Source:
──────────
Forum Moderators: Robert Charlton & goodroi
More and better search refinements
Starting today, we're deploying a new technology that can better understand associations and concepts related to your search, and one of its first applications lets us offer you even more useful related searches (the terms found at the bottom, and sometimes at the top, of the search results page).
Longer snippets
When you enter a longer query, with more than three words, regular-length snippets may not give you enough information and context. In these situations, we now increase the number of lines in the snippet to provide more information and show more of the words you typed in the context of the page. Below are a couple of examples.
Longer snippets could mean less click throughs if the user is able to get the info they are searching for from the snippet.
some of the sentences in which one of the words is written are broken up with ellipses; others are complete sentences, but i am sure the complete sentence will persuade a user to want to know more information not covered in the sentence or queried keywords. the snippet length is limited to about 4 lines.
Should we rethink the character limitation of 140?
I don't think there was ever a limitation on the meta description. It is recommended that you keep it to 255 characters or less. I use meta descriptions that easily fall into the 200 character mark. As long as the most important stuff is in the first 140/160, you're good to go.
I think the Longer Snippets are a great feature. And yes, I also think that there will be less click-throughs for some sites. < Those who fail to optimize the areas that Google is extracting the Snippet from.
We know Google use meta descriptions in many instances. Maybe it is time to stop listening to all the SEOs out there who say that this meta description is of little value. As of this moment, it just became a very important element in the new Snippet equation. Not to mention site structure when viewing source. What exactly do you have sitting right after that <body> element?
I don't think there was ever a limitation on the meta description.
Yes, no limitation on the size of what you can write, but they only display 140 characters including spaces.
Maybe it is time to stop listening to all the SEOs out there who say that this meta description is of little value.
It’s always had huge value; the trick is in controlling what gets displayed.
However, I don't remember any widespread touting in this forum that it was and/or is of little or no value - not at anytime in the last quite-a-few years.
The title and meta description are both critically important. It is the keywords tag that hasn't been all that useful so far this century.
It’s always had huge value; the trick is in controlling what gets displayed.
That would be the key right there and my experience shows me that you have a lot of control in this area. Don't leave it up to the SEs to generate Snippets if you can help it. IPW descriptions and front loaded pages will have a major influence on those 2, 3 or 4 lines of snippet showing.
Whenever I see snippet challenges for websites, first thing I do is view source. 10 out of 10 times the content after the <body> element is not focused and the SEs have a difficult time digging deeper (further down in source) into content to generate snippets. That means if your targeted phrase is appearing in navigation that is first in source, guess what the snippet is going to look like? :(
New Google Search Options: Sort SERPs by recency, page type, wonder wheel, or timeline
[webmasterworld.com...]
I hope it's not being suggested that we engineer our pages so that the snippet appears unatuarly (code wise) immediately below the <body> statement?
──────────
Record set:
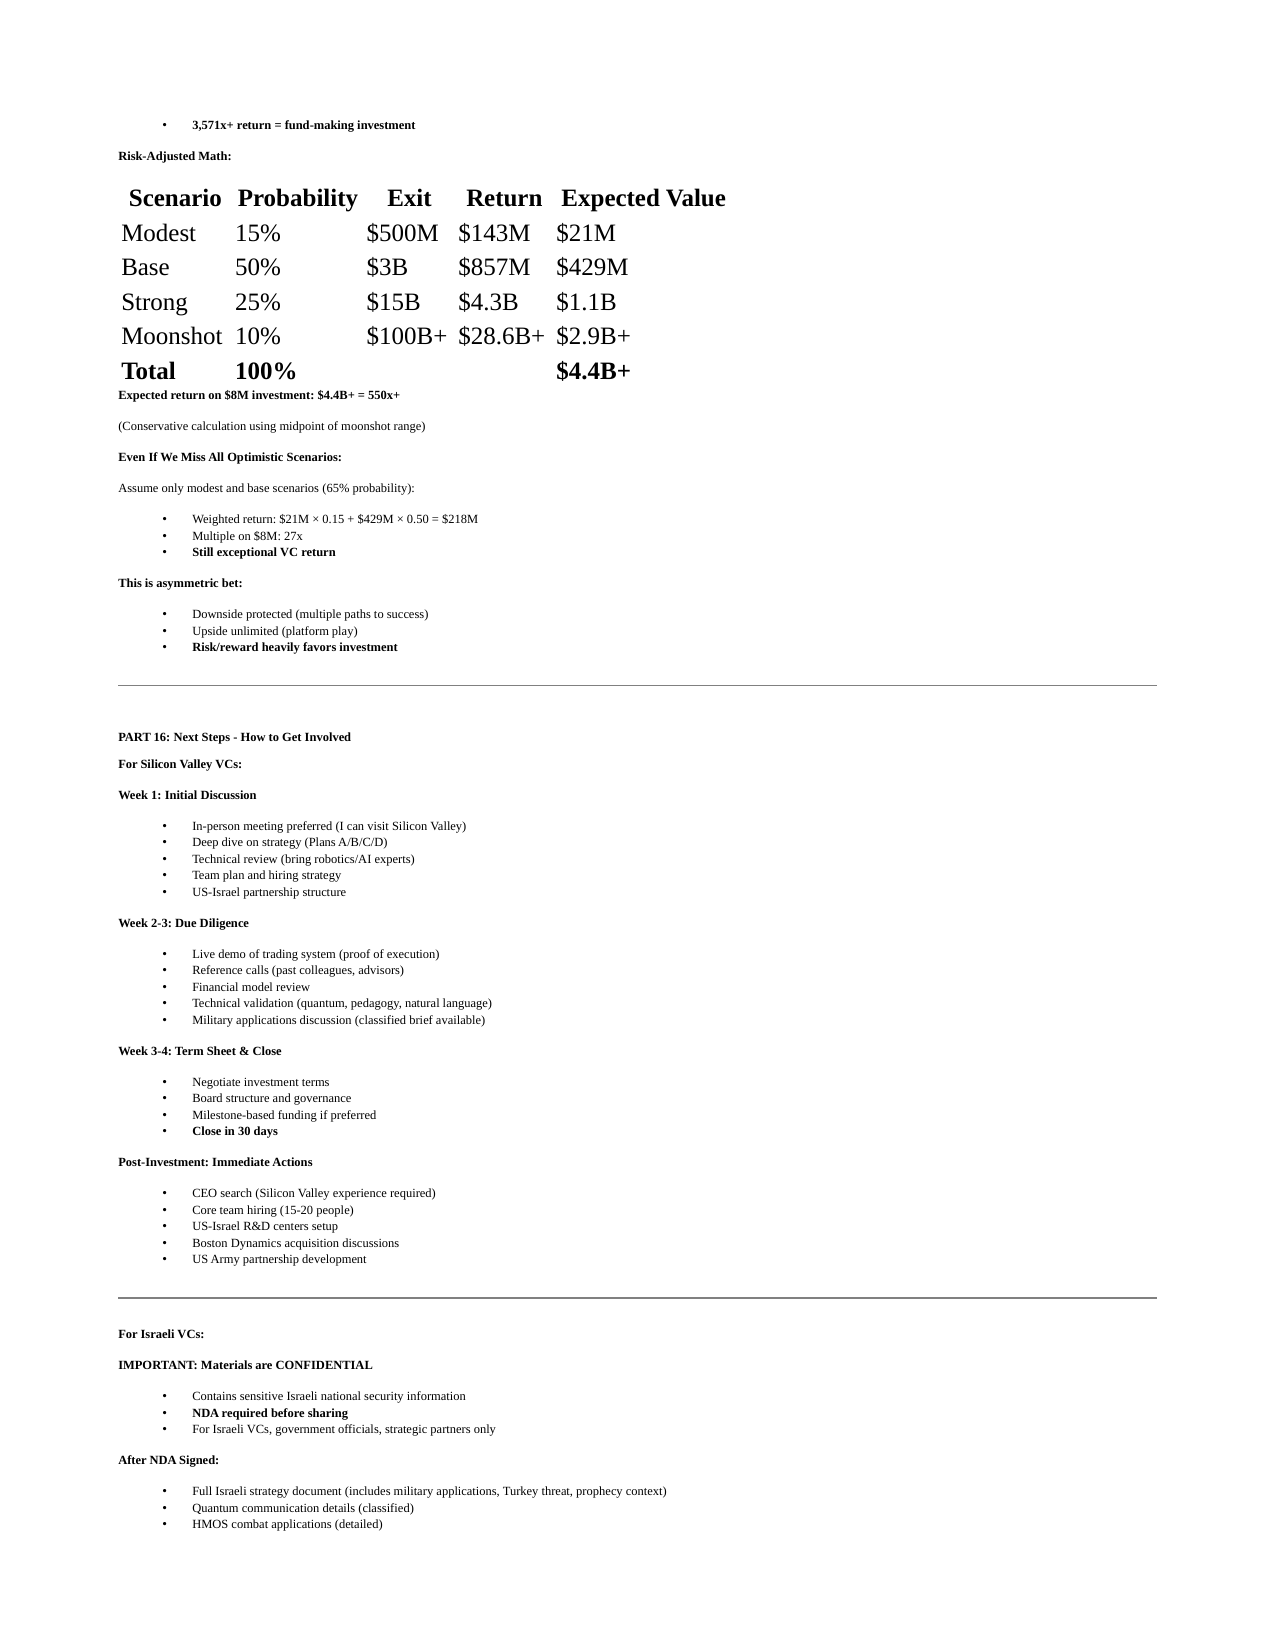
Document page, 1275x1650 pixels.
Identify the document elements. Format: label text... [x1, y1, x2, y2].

text This is asymmetric bet: [118, 576, 1157, 590]
text Even If We Miss All Optimistic Scenarios: [118, 450, 1157, 464]
list Full Israeli strategy document (includes military applications, Turkey threat, prophecy context) [162, 1484, 1157, 1498]
table_cell 100% [232, 353, 363, 388]
table_cell $429M [553, 249, 734, 284]
text For Silicon Valley VCs: [118, 757, 1157, 771]
list For Israeli VCs, government officials, strategic partners only [162, 1422, 1157, 1436]
table_cell $500M [364, 215, 455, 249]
text Week 3-4: Term Sheet & Close [118, 1043, 1157, 1058]
list Weighted return: $21M × 0.15 + $429M × 0.50 = $218M [162, 512, 1157, 526]
table_cell [455, 353, 553, 388]
text Week 2-3: Due Diligence [118, 916, 1157, 930]
text After NDA Signed: [118, 1453, 1157, 1467]
table_cell $3B [364, 249, 455, 284]
table_cell $1.1B [553, 284, 734, 318]
list Live demo of trading system (proof of execution) [162, 947, 1157, 961]
list Board structure and governance [162, 1091, 1157, 1105]
text Week 1: Initial Discussion [118, 788, 1157, 802]
table_cell $21M [553, 215, 734, 249]
list Milestone-based funding if preferred [162, 1107, 1157, 1122]
table_header Probability [232, 180, 363, 215]
table_cell $143M [455, 215, 553, 249]
list Quantum communication details (classified) [162, 1501, 1157, 1515]
table_cell [364, 353, 455, 388]
table_header Exit [364, 180, 455, 215]
table_cell $857M [455, 249, 553, 284]
table_header Return [455, 180, 553, 215]
list NDA required before sharing [162, 1406, 1157, 1420]
text Post-Investment: Immediate Actions [118, 1155, 1157, 1169]
table_cell $28.6B+ [455, 319, 553, 353]
list Negotiate investment terms [162, 1074, 1157, 1089]
list Technical validation (quantum, pedagogy, natural language) [162, 996, 1157, 1010]
table_cell $15B [364, 284, 455, 318]
list Downside protected (multiple paths to success) [162, 607, 1157, 621]
table_header Expected Value [553, 180, 734, 215]
list Technical review (bring robotics/AI experts) [162, 852, 1157, 866]
list Still exceptional VC return [162, 545, 1157, 559]
list Reference calls (past colleagues, advisors) [162, 963, 1157, 977]
list US Army partnership development [162, 1252, 1157, 1266]
list Team plan and hiring strategy [162, 868, 1157, 882]
list In-person meeting preferred (I can visit Silicon Valley) [162, 819, 1157, 833]
list Close in 30 days [162, 1124, 1157, 1138]
list Risk/reward heavily favors investment [162, 640, 1157, 654]
list US-Israel partnership structure [162, 884, 1157, 899]
list Core team hiring (15-20 people) [162, 1202, 1157, 1217]
list Contains sensitive Israeli national security information [162, 1389, 1157, 1403]
list CEO search (Silicon Valley experience required) [162, 1186, 1157, 1200]
subtitle PART 16: Next Steps - How to Get Involved [118, 730, 1157, 744]
table_cell Total [118, 353, 232, 388]
text Risk-Adjusted Math: [118, 149, 1157, 163]
table_cell Base [118, 249, 232, 284]
table_cell Strong [118, 284, 232, 318]
table_cell Moonshot [118, 319, 232, 353]
list US-Israel R&D centers setup [162, 1219, 1157, 1233]
text IMPORTANT: Materials are CONFIDENTIAL [118, 1358, 1157, 1372]
table_cell 25% [232, 284, 363, 318]
table_header Scenario [118, 180, 232, 215]
text Assume only modest and base scenarios (65% probability): [118, 481, 1157, 495]
list Boston Dynamics acquisition discussions [162, 1235, 1157, 1250]
list Deep dive on strategy (Plans A/B/C/D) [162, 835, 1157, 849]
list HMOS combat applications (detailed) [162, 1517, 1157, 1531]
table_cell 50% [232, 249, 363, 284]
text For Israeli VCs: [118, 1327, 1157, 1341]
table_cell Modest [118, 215, 232, 249]
table_cell 15% [232, 215, 363, 249]
table_cell $2.9B+ [553, 319, 734, 353]
text (Conservative calculation using midpoint of moonshot range) [118, 419, 1157, 433]
list Military applications discussion (classified brief available) [162, 1012, 1157, 1027]
text Expected return on $8M investment: $4.4B+ = 550x+ [118, 388, 1157, 402]
table_cell $4.4B+ [553, 353, 734, 388]
list Multiple on $8M: 27x [162, 528, 1157, 543]
list Upside unlimited (platform play) [162, 623, 1157, 638]
table_cell $4.3B [455, 284, 553, 318]
table_cell 10% [232, 319, 363, 353]
table_cell $100B+ [364, 319, 455, 353]
list Financial model review [162, 979, 1157, 994]
list 3,571x+ return = fund-making investment [162, 118, 1157, 132]
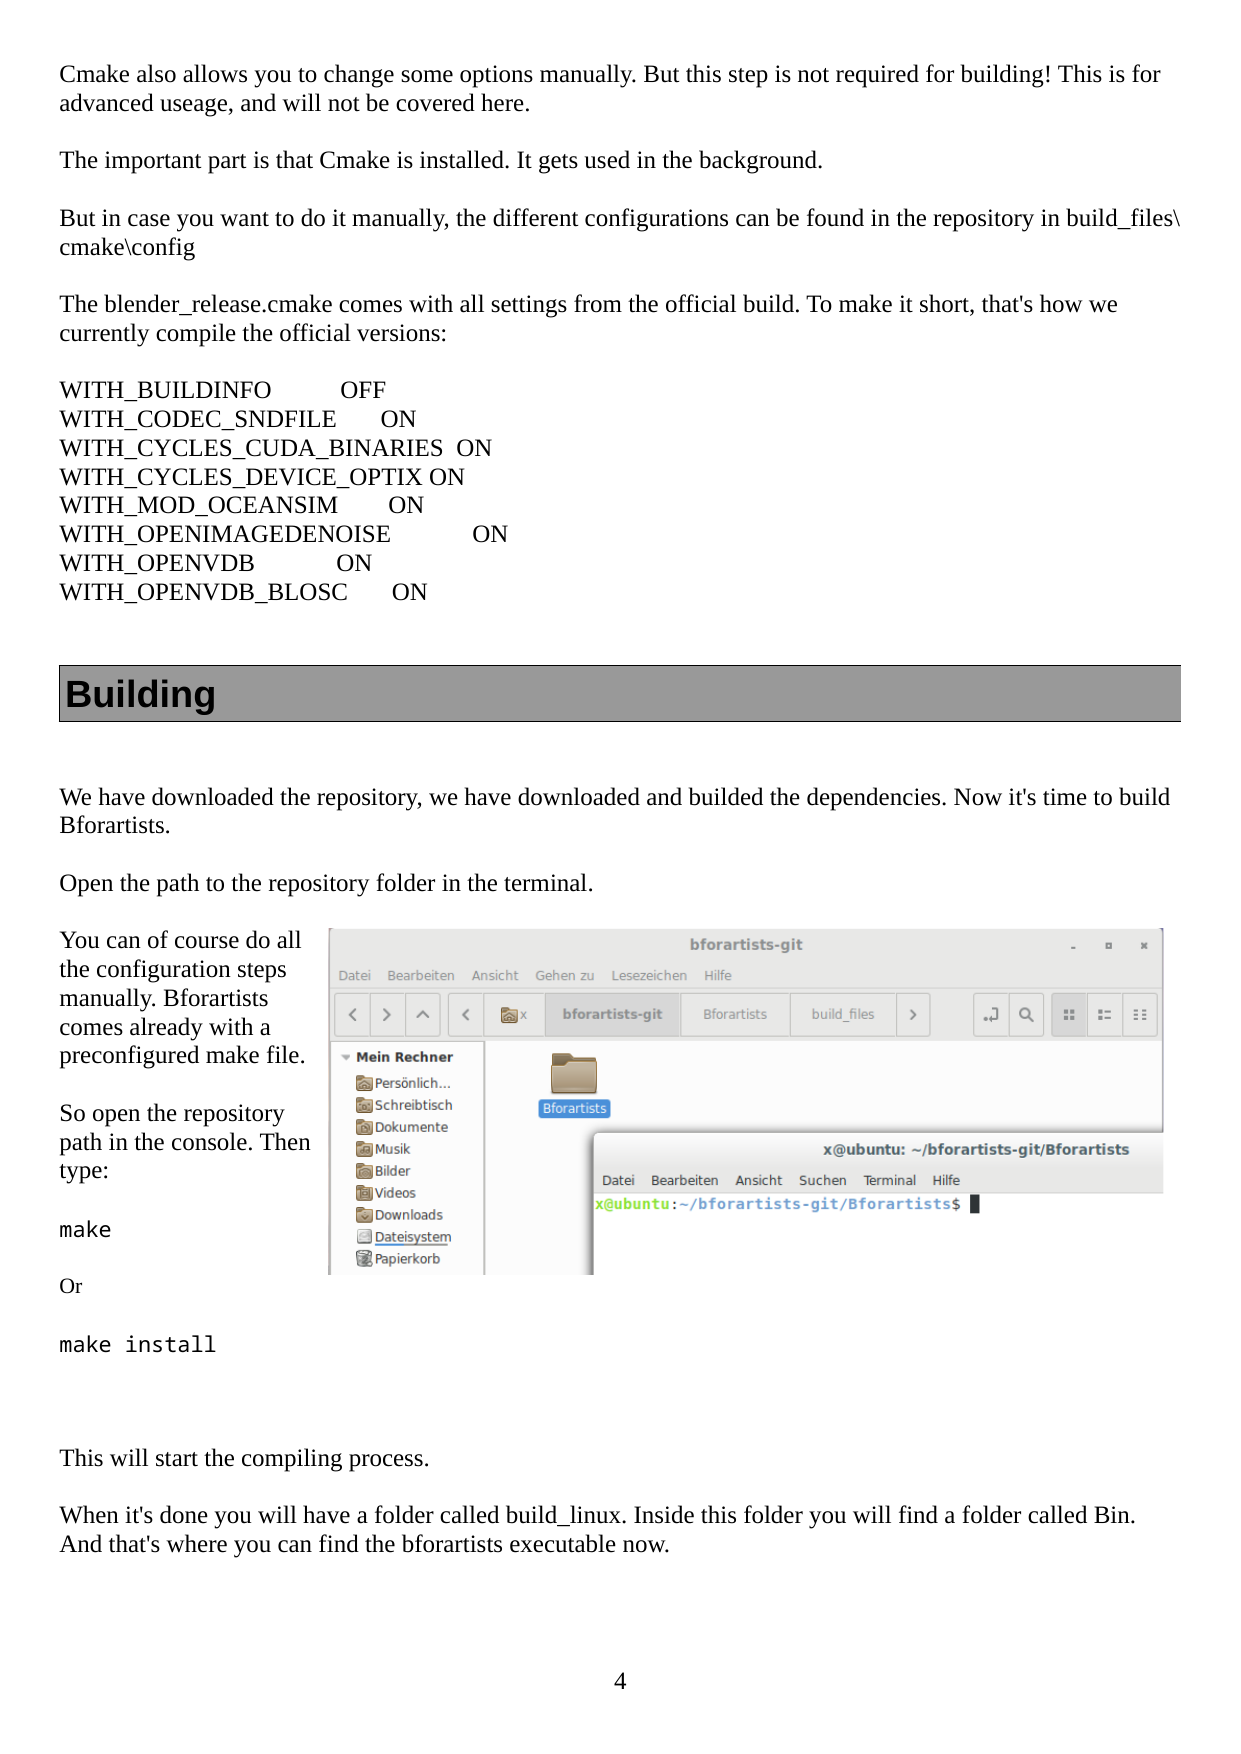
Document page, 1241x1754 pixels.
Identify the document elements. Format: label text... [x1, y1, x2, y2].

text This will start the compiling process. [59, 1443, 1181, 1472]
text WITH_CYCLES_DEVICE_OPTIX ON [59, 462, 1181, 490]
text The important part is that Cmake is installed. It gets used in the background. [59, 145, 1181, 174]
text You can of course do all the configuration steps manually. Bforartists comes already with a preconfigured make file. [59, 925, 1181, 1069]
picture [328, 928, 1164, 1275]
text WITH_OPENVDB ON [59, 548, 1181, 577]
text The blender_release.cmake comes with all settings from the official build. To make it short, that's how we currently compile the official versions: [59, 289, 1181, 347]
text Cmake also allows you to change some options manually. But this step is not required for building! This is for advanced useage, and will not be covered here. [59, 59, 1181, 117]
text [1164, 1214, 1181, 1244]
text WITH_CODEC_SNDFILE ON [59, 404, 1181, 433]
text Open the path to the repository folder in the terminal. [59, 868, 1181, 897]
text But in case you want to do it manually, the different configurations can be found in the repository in build_files\cmake\config [59, 203, 1181, 260]
text When it's done you will have a folder called build_linux. Inside this folder you will find a folder called Bin. And that's where you can find the bforartists executable now. [59, 1501, 1181, 1558]
text WITH_OPENVDB_BLOSC ON [59, 577, 1181, 605]
text So open the repository path in the console. Then type: [59, 1098, 328, 1184]
table_header Building [60, 666, 1181, 721]
text WITH_CYCLES_CUDA_BINARIES ON [59, 433, 1181, 462]
text make [59, 1214, 328, 1244]
text Or [59, 1273, 1181, 1299]
text WITH_OPENIMAGEDENOISE ON [59, 519, 1181, 548]
text make install [59, 1328, 1181, 1358]
text WITH_MOD_OCEANSIM ON [59, 490, 1181, 519]
text WITH_BUILDINFO OFF [59, 375, 1181, 404]
text [1164, 1098, 1181, 1184]
text We have downloaded the repository, we have downloaded and builded the dependencies. Now it's time to build Bforartists. [59, 782, 1181, 839]
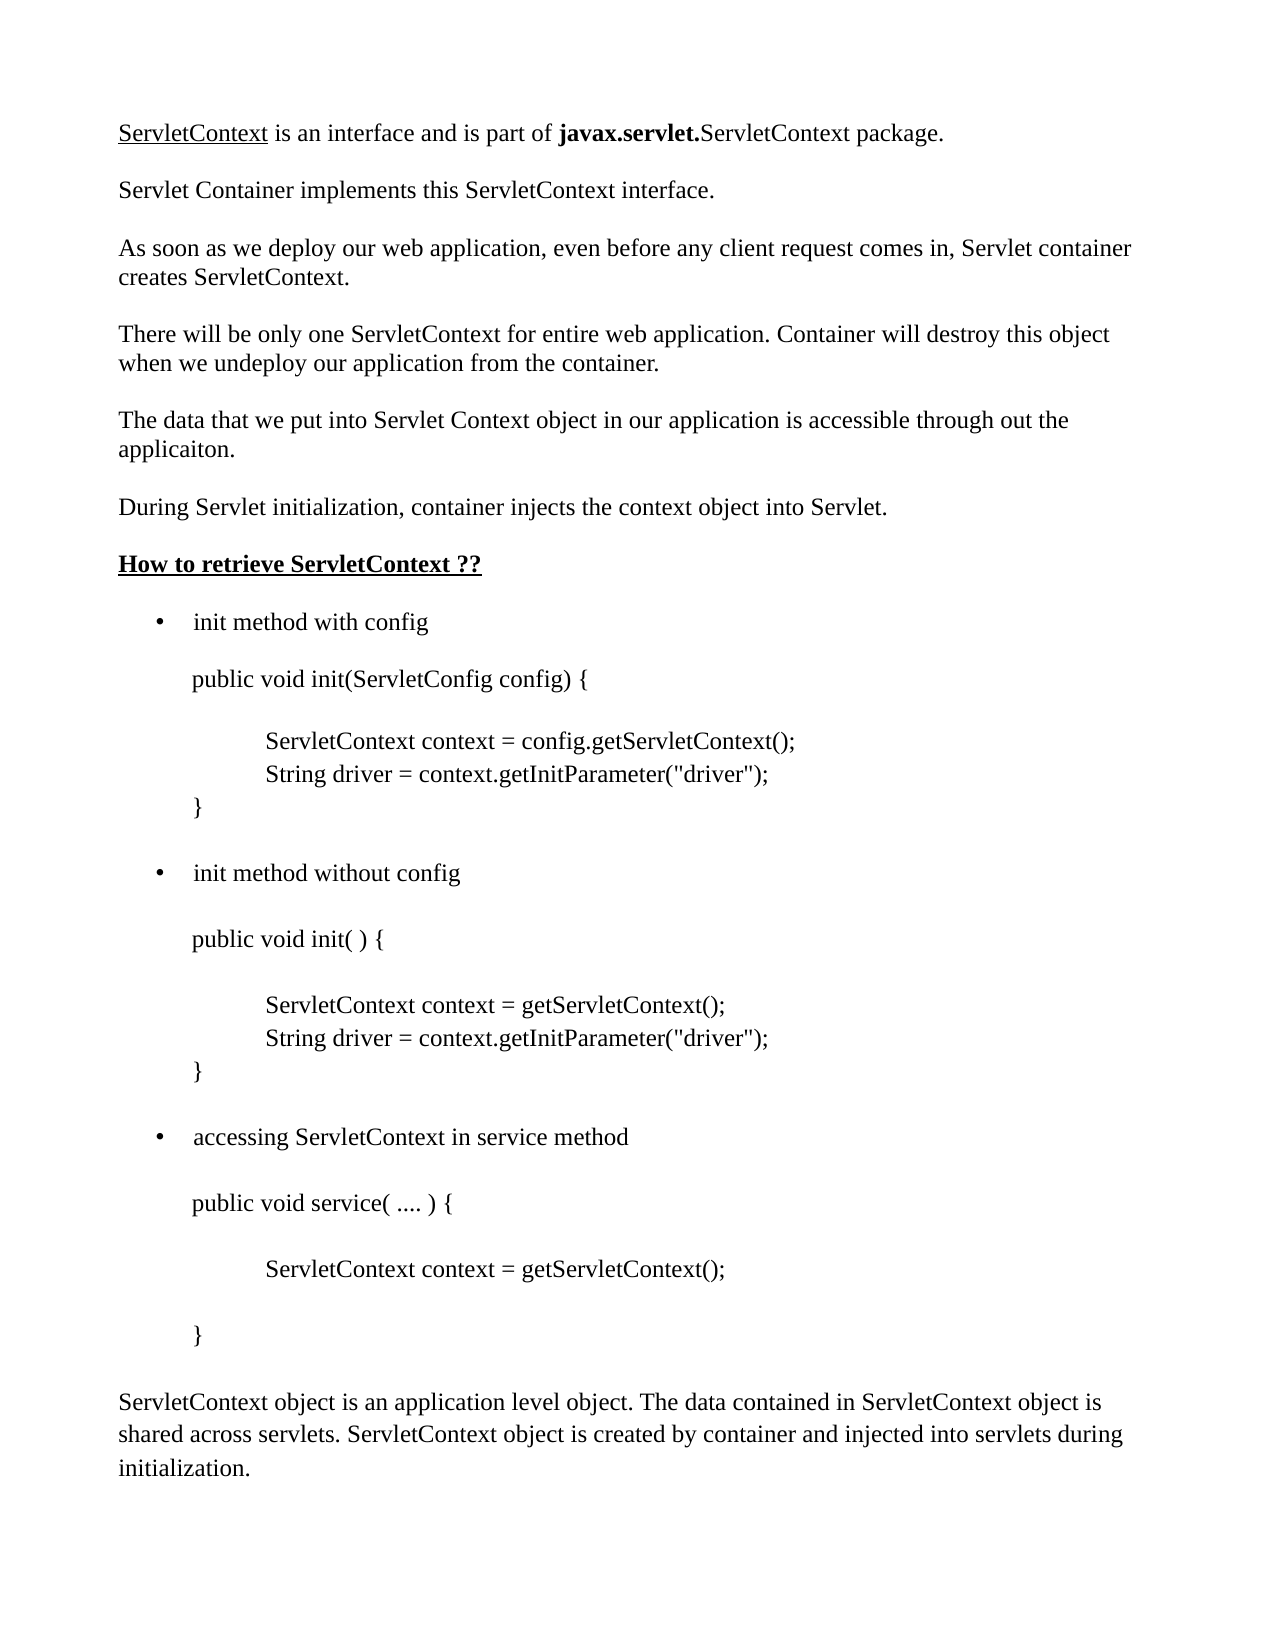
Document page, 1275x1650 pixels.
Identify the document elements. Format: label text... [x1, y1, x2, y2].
──────────
What is expected: From the forum thread on longer snippets, return the passage between "That would be" and "of snippet showing.", inclusive.

Written solution:
That would be the key right there and my experience shows me that you have a lot of control in this area. Don't leave it up to the SEs to generate Snippets if you can help it. IPW descriptions and front loaded pages will have a major influence on those 2, 3 or 4 lines of snippet showing.